I dug into the disk usage of both the vector fields (which both contain the 10M vectorized images using 512-dimensions) thinking maybe the fields are bigger than I think and I didn’t give enough memory to the pod hosting it to have all the fields in memory, and while for 10M 512 dimensioned assets the BBQ compression vector looks about right in size with a rescore of 3 built-in, the int8 is just off the chart.
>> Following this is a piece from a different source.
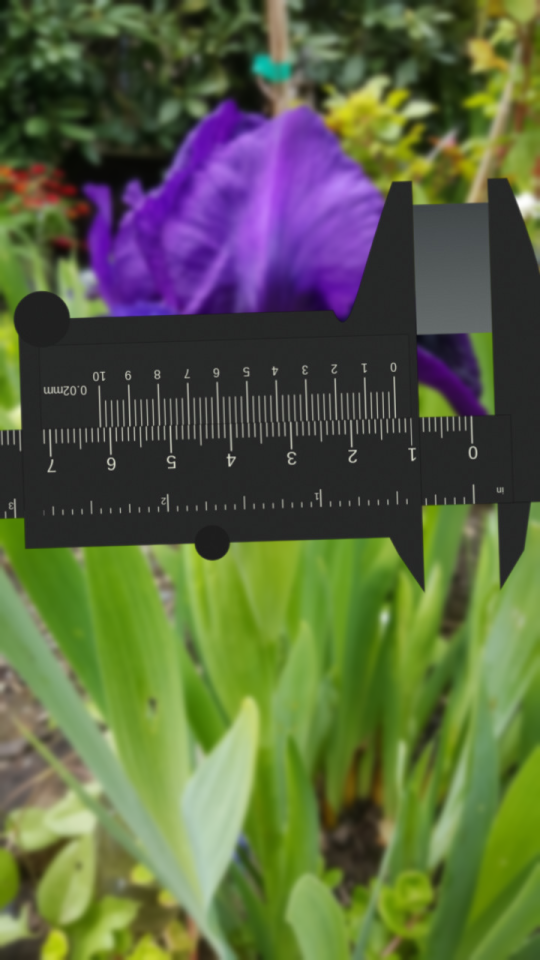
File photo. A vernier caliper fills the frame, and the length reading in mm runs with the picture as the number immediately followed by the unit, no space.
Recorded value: 12.6mm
That seems like the combined total of uncompressed vectors and compressed vectors.
"image_vector_bbq": {
"total": "1.3gb",
"total_in_bytes": 1443088252,
"knn_vectors": "1.3gb",
"knn_vectors_in_bytes": 1443088252
},
"image_vector_int8": {
"total": "26.4gb",
"total_in_bytes": 28400884275,
"knn_vectors": "26.4gb",
"knn_vectors_in_bytes": 28400884275
},
Is this normal behavior? I couldn’t find any way to further break down this number via the documentation, off the top of my head since it is only in one and not the other, I’m leaning towards not normal. Just looking to see if maybe the reason its so slow is that its for whatever reason trying to load 26.4gb into memory when only 10GB is allocated to the application with a 5GB heap size. I do realize the heap size may need to inch up a bit as theoretically both compressed vectors combined sizes using the estimations are likely in the 6-7 GB range. Regardless, my understanding was that the non-compressed vectors are supposed to be stored on disk and inflate the _source size but not be stored within the int8 compressed vector field.
For extra context, our kNN search is using a k of 30, a num_candidates of 200, and a rescore of 20. It’s definitely bigger than the k=8-10 I’ve seen around, so thats also a possible cause of the slowdown, but I’m trying to get rid of any core architecture possibilities before modifying the query.